En slalom, chacune des épreuves est désignée par une abréviation : C1D, K1H, etc. « C » ou « K » indique l’embarcation : C pour canoë, K pour Kayak. Nicolas Gestin est céiste, il pratique le canoë à genoux dans son embarcation avec une pagaie simple. Ils tiennent grâce à des calages en carbone moulés à la forme de leur genou. S’ils sont gauchers ou droitiers, les céistes ne rament pas de la même façon. On dit qu’ils sont bordés gauche, comme Nicolas Gestin, ou bordés droite, comme Marjorie Delassus. En revanche, les kayakistes sont assis dans leur embarcation et ont une pagaie double. Les kayakistes naviguent quelques secondes plus vite que les céistes. C’est-à-dire une tenue en néoprène, imperméable, qui vient se « clipser » à l’hiloire pour une étanchéité complète.
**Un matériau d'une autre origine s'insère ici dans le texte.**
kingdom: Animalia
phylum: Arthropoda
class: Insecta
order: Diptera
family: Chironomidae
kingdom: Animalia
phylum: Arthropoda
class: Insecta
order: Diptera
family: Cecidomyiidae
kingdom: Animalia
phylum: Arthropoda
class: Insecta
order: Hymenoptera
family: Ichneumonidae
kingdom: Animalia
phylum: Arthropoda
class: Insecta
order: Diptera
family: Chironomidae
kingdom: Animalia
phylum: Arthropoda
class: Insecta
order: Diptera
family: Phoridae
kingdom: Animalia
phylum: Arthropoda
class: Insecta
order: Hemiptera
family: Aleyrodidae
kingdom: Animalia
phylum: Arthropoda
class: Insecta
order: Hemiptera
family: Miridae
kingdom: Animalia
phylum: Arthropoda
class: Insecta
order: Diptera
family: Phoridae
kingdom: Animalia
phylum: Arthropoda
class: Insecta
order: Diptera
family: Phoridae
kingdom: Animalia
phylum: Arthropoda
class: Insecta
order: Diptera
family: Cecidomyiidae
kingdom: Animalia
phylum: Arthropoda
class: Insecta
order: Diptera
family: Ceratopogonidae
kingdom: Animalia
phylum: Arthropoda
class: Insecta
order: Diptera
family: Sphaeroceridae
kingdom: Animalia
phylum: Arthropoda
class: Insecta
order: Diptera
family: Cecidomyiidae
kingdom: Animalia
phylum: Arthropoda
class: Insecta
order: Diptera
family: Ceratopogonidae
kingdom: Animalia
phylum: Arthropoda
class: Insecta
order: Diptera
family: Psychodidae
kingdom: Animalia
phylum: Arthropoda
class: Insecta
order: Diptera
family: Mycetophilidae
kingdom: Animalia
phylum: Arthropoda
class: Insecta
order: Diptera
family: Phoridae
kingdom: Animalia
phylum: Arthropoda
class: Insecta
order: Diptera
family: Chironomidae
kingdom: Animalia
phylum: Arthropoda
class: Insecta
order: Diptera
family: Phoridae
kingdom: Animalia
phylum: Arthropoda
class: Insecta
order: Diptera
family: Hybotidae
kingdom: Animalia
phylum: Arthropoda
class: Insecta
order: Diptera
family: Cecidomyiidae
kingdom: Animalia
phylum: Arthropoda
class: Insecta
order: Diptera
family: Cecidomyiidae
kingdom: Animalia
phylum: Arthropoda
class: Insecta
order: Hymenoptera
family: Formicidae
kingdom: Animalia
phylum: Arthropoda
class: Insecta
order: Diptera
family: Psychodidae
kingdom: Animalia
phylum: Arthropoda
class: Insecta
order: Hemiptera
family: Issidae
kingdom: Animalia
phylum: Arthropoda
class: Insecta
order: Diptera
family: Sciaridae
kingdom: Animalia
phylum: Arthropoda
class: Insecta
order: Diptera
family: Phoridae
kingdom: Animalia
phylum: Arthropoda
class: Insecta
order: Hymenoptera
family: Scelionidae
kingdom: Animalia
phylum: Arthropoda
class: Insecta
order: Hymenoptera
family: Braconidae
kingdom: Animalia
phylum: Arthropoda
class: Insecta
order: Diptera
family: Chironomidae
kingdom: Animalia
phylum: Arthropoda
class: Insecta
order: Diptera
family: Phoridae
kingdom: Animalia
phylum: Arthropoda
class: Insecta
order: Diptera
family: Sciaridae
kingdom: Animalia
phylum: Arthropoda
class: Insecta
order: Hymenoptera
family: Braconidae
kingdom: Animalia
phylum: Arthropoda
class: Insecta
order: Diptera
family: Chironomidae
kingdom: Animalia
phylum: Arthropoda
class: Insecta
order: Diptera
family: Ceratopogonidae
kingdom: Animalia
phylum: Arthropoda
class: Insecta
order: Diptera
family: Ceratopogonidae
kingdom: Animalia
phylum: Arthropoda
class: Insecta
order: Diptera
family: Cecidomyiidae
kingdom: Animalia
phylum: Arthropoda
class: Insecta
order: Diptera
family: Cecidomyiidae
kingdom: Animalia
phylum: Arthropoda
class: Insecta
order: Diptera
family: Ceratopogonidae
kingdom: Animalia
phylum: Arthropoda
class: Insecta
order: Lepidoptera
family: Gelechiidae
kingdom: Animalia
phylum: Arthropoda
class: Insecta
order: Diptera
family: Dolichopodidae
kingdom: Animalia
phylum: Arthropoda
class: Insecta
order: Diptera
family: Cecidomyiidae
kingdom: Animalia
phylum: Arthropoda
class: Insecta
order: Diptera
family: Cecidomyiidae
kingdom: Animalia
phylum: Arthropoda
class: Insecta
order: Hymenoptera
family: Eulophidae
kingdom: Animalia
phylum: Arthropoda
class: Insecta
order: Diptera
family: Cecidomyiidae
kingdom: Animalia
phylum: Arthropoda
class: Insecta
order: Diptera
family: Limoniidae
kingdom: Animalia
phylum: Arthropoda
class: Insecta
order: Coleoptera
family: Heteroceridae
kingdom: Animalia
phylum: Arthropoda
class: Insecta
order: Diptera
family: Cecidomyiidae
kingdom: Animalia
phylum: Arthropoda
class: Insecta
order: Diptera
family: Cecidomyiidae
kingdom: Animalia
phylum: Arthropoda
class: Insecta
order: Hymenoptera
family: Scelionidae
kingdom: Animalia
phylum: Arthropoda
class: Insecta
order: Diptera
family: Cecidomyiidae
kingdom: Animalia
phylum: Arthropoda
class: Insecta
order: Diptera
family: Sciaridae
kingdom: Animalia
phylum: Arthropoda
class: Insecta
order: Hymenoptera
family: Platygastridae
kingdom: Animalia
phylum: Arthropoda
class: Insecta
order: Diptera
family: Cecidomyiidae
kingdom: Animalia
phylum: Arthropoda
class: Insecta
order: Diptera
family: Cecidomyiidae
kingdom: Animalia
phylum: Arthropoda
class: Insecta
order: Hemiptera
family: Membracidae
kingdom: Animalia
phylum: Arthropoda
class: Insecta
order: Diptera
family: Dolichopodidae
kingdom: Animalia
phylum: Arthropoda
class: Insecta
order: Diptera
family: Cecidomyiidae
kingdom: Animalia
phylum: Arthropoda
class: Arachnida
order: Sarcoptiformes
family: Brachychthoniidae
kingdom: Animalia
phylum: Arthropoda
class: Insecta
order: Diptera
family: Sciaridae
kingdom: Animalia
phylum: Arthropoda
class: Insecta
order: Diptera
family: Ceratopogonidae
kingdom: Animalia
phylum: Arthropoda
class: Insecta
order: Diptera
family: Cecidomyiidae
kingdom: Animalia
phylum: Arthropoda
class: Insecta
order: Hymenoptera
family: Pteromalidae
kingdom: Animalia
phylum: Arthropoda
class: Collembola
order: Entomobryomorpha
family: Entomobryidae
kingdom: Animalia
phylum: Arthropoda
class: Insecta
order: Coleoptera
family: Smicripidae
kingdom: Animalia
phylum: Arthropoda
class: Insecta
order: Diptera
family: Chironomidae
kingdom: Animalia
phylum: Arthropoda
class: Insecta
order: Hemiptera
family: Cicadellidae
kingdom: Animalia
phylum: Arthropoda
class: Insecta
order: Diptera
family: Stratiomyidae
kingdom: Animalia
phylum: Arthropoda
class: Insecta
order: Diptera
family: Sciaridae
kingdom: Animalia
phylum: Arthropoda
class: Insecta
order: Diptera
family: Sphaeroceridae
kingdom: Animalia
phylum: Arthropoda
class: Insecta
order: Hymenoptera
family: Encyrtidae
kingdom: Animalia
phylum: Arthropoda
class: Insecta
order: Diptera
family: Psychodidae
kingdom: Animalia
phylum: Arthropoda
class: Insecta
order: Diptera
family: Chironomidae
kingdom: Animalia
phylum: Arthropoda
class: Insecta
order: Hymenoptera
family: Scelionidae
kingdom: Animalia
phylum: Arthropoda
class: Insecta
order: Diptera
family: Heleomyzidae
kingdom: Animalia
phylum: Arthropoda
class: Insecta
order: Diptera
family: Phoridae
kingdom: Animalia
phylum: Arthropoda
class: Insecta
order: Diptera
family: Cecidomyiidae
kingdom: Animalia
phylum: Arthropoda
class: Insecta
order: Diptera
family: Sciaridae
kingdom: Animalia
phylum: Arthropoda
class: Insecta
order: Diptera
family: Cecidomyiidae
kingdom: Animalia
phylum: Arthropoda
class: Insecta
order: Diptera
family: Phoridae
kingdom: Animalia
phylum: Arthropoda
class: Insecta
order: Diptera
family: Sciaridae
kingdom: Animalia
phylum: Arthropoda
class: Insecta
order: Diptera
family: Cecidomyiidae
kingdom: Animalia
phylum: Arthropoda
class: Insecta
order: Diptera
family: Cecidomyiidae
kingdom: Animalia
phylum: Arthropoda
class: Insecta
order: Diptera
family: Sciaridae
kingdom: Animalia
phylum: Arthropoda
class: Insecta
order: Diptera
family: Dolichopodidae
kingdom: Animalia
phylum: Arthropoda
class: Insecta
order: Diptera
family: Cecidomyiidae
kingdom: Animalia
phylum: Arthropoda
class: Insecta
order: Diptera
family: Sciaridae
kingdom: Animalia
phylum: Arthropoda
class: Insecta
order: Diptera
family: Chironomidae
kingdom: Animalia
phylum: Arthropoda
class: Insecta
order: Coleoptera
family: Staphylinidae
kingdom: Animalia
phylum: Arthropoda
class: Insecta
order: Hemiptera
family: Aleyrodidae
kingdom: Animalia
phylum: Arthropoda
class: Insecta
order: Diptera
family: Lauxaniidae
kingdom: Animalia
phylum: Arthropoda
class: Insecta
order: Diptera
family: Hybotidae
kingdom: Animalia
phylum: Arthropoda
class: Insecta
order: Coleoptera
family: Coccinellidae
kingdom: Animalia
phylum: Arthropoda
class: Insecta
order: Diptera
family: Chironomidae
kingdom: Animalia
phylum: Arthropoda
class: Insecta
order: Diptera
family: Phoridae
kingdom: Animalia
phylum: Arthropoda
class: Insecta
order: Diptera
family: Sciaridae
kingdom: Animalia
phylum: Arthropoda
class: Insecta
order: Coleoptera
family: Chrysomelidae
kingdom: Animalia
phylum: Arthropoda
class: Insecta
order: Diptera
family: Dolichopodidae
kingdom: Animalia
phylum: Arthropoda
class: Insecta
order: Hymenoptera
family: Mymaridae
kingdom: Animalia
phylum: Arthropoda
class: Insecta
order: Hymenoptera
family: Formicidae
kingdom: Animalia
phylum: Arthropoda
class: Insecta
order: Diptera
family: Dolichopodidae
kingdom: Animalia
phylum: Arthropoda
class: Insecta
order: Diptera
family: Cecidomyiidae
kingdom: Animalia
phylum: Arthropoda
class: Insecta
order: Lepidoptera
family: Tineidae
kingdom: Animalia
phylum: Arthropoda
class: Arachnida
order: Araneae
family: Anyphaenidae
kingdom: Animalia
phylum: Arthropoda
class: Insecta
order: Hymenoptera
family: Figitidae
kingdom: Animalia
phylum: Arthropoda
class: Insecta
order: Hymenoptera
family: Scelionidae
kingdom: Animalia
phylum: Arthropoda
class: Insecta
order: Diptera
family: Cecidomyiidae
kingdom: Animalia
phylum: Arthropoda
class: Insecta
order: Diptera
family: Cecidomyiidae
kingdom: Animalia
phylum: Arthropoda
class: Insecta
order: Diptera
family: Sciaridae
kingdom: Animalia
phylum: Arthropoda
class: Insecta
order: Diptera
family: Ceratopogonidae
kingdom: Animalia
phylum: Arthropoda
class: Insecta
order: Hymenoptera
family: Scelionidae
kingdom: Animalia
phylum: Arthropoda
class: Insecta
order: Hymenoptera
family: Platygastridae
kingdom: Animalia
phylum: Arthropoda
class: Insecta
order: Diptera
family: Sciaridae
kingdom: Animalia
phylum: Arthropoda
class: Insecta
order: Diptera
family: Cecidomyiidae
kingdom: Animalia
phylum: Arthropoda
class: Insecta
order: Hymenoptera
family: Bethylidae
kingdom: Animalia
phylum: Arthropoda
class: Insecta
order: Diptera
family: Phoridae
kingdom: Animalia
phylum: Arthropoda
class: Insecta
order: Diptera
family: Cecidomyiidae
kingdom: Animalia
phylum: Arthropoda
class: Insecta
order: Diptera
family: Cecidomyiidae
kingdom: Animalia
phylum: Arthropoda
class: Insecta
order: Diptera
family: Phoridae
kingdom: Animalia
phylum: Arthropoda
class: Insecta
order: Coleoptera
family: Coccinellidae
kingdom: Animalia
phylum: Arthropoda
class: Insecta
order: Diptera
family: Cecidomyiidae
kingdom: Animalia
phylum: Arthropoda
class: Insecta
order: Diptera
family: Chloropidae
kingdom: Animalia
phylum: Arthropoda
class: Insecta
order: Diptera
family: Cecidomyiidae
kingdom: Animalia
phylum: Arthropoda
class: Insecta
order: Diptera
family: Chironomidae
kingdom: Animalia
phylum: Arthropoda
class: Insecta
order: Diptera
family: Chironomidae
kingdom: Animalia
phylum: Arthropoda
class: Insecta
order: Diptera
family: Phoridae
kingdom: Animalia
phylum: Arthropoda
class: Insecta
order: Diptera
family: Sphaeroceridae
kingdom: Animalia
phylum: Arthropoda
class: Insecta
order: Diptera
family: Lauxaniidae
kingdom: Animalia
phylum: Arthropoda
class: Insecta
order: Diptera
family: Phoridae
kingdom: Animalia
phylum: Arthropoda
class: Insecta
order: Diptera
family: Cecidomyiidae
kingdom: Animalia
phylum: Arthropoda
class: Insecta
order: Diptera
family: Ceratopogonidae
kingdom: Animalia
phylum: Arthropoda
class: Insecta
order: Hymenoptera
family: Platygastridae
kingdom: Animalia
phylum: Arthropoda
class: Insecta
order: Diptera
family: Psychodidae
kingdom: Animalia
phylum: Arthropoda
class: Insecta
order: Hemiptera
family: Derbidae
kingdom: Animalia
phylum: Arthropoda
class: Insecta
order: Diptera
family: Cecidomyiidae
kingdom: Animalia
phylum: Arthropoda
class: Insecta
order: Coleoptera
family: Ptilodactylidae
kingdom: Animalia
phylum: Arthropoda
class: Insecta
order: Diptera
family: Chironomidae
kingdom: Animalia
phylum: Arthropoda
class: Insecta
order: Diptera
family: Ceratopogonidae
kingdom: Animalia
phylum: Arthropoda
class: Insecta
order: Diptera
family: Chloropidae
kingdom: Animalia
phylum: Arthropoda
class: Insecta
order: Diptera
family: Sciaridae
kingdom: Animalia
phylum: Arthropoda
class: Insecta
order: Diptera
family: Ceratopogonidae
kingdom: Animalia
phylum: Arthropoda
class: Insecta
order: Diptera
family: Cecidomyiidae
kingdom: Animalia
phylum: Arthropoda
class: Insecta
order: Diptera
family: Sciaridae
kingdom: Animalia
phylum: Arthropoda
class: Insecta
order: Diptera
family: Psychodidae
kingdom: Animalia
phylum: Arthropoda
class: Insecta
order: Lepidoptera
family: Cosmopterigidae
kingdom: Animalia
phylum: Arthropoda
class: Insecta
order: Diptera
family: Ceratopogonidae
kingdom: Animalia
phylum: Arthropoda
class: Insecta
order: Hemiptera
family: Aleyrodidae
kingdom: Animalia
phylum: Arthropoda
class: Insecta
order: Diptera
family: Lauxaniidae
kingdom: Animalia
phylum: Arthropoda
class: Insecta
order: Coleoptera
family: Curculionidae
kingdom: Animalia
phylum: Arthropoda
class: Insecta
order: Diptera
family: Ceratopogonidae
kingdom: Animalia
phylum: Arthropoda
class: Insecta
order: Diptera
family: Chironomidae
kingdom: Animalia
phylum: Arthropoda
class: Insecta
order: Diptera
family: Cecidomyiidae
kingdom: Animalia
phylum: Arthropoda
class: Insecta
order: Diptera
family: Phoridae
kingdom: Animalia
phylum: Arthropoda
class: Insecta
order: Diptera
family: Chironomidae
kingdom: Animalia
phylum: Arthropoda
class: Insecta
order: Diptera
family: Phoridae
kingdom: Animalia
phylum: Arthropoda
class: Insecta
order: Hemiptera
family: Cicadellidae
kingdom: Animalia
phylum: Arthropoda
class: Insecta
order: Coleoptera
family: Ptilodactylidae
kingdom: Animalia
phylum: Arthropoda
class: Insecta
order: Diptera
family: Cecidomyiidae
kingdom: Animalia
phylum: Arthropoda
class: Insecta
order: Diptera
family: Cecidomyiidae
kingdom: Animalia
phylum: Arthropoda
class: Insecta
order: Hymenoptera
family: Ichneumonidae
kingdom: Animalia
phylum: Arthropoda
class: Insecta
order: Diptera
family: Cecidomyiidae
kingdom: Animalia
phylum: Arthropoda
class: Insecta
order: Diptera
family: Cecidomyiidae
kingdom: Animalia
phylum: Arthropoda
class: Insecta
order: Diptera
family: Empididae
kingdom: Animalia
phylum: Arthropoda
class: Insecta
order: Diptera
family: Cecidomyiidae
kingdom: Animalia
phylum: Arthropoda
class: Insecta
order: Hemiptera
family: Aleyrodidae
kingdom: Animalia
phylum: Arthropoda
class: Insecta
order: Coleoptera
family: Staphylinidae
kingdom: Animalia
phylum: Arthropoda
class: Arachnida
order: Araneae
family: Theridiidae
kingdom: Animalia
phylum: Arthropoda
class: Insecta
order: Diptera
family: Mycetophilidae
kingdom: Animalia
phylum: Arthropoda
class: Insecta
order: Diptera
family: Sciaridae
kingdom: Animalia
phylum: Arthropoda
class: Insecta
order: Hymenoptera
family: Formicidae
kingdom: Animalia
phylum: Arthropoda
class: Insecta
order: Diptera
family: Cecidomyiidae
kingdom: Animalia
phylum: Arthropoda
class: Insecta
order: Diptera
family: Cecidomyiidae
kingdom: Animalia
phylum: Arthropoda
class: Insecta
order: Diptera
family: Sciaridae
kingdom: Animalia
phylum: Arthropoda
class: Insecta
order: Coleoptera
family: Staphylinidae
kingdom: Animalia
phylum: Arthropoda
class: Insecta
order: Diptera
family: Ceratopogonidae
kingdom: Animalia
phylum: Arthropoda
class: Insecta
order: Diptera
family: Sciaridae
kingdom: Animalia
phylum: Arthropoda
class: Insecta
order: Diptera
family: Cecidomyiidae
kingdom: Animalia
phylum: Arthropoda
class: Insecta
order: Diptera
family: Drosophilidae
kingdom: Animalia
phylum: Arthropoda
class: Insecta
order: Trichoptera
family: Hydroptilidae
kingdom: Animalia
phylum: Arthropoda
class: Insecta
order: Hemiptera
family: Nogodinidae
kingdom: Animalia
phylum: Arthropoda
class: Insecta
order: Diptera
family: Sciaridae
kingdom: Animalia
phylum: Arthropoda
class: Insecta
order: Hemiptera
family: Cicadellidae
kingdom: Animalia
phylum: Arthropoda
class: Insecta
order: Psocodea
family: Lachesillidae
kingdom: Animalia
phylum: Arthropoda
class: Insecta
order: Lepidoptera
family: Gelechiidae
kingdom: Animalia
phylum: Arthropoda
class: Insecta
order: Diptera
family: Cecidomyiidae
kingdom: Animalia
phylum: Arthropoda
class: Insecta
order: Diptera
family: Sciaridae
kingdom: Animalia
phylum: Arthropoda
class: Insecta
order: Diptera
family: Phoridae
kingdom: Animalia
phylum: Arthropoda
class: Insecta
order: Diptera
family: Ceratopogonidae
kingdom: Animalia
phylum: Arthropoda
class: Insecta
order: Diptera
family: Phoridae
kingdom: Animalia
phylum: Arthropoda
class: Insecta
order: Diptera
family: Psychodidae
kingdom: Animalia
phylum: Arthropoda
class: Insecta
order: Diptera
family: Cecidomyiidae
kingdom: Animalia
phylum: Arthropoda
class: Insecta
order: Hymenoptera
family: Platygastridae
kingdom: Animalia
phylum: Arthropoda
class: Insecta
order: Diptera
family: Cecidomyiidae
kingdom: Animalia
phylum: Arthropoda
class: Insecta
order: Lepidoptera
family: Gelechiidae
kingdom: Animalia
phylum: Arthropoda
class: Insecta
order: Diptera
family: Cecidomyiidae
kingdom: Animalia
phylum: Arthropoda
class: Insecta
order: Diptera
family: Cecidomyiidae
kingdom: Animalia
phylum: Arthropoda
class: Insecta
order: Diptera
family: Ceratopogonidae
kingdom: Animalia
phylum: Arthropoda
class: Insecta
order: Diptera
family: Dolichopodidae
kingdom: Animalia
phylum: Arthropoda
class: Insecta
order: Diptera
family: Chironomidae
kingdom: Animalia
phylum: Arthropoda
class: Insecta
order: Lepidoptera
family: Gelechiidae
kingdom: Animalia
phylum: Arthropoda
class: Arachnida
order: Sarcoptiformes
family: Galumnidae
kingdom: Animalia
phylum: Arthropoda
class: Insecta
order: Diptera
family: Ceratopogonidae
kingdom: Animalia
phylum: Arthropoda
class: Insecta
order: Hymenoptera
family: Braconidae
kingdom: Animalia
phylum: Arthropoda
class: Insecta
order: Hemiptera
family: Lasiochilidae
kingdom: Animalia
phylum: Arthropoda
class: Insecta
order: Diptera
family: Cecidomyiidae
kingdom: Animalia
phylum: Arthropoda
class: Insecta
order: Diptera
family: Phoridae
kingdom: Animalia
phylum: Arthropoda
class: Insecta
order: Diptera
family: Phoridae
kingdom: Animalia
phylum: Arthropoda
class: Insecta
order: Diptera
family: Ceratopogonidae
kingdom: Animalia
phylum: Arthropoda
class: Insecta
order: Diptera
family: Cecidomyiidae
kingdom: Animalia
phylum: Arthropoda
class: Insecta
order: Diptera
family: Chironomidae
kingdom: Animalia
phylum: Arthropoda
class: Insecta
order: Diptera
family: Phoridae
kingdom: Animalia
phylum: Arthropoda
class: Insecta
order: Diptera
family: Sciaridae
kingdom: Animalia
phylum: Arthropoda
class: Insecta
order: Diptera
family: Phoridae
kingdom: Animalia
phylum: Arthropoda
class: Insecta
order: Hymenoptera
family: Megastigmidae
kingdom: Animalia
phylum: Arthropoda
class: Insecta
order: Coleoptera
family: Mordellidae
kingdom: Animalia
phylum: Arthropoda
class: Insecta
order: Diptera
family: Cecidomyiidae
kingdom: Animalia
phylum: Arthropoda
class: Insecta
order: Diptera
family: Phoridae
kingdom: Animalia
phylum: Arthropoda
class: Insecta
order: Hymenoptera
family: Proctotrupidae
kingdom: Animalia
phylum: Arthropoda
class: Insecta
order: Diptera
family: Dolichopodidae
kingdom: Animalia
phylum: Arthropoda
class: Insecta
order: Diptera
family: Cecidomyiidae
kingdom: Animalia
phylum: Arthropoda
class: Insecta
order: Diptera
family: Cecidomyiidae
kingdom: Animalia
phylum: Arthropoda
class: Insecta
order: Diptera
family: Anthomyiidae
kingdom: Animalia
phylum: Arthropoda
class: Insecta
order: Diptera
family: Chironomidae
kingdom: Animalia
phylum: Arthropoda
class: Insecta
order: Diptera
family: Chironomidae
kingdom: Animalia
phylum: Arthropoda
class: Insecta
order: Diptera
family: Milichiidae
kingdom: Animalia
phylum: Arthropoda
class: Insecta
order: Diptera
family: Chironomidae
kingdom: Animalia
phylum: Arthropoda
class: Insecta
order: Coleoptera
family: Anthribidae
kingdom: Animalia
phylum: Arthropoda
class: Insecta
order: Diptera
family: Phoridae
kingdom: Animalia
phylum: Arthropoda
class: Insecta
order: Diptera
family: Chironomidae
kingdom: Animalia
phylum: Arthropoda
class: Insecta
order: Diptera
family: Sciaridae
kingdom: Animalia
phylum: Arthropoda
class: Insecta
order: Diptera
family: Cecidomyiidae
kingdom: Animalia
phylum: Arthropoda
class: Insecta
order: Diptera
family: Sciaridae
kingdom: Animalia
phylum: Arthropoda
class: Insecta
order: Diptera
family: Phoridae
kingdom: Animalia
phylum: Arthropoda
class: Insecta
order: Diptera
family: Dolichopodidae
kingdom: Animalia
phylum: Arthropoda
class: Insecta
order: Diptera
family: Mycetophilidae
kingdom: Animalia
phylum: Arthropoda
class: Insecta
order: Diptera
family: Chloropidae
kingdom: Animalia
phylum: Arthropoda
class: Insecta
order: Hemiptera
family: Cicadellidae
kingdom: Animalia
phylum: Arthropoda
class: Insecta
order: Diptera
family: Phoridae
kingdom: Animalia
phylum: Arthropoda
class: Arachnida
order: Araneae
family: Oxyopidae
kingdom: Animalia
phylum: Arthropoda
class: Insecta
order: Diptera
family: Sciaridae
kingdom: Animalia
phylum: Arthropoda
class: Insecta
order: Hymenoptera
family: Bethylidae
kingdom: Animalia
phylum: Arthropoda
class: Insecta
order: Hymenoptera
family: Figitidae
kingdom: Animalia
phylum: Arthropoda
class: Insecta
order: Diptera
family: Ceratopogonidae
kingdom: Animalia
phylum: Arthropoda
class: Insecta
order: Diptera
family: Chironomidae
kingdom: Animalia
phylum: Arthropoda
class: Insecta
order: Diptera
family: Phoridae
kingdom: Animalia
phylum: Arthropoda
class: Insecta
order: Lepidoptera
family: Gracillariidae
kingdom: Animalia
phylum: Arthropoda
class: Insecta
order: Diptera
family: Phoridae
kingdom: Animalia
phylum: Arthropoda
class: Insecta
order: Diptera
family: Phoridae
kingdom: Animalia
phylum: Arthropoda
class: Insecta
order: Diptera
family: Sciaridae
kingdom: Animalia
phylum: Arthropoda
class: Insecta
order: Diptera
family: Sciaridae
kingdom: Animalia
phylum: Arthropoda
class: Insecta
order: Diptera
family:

Leurs bateaux doivent peser moins de 10 kg et sont en carbone.

Le slalom et l'émergence du kayak cross

Le slalom consiste à réaliser un parcours en eau-vive matérialisé par 18 à 25 portes. Les quatre épreuves olympiques se déroulent contre la montre en une minute trente environ. Objectif : aller le plus vite possible sans toucher les portes (2 secondes de pénalité) et sans les manquer (50 secondes de pénalité). Le slalom a figuré au programme olympique en 1972, puis y figure sans interruption depuis 1992. Cette discipline a rapporté des médailles olympiques lors des précédentes éditions. Puisque Tony Estanguet est le seul athlète à avoir décroché trois médailles d’or olympiques : Sydney (2000), Athènes (2004) et Londres (2012). L’olympiade suivante, c’est Denis Gargaud qui a décroché l’or à Rio.

Le kayak cross est inscrit pour la première fois au programme des JO en 2024. C’est une évolution récente du slalom. Après des qualifications au temps, contre la montre, quatre athlètes s’élancent ensemble depuis une rampe de départ pour un parcours en eau-vive comprenant un esquimautage, 4 à 6 portes en descente et 2 en remontée. Les deux premiers passent à la phase suivante jusqu’à la finale. Le kayak cross se déroule en confrontation directe entre quatre compétiteurs qui partent depuis une rampe située en hauteur. Pas de portes à passer mais des bouées. Les bateaux sont en plastiques, plus lourds (environ 18 kg) et les kayakistes ont une pagaie double mais les extrémités sont protégées. Dans cette discipline très spectaculaire, il n’est pas rare que les concurrents se blessent. Cette nouvelle discipline a trouvé sa place aux JO pour apporter de la visibilité à ce sport.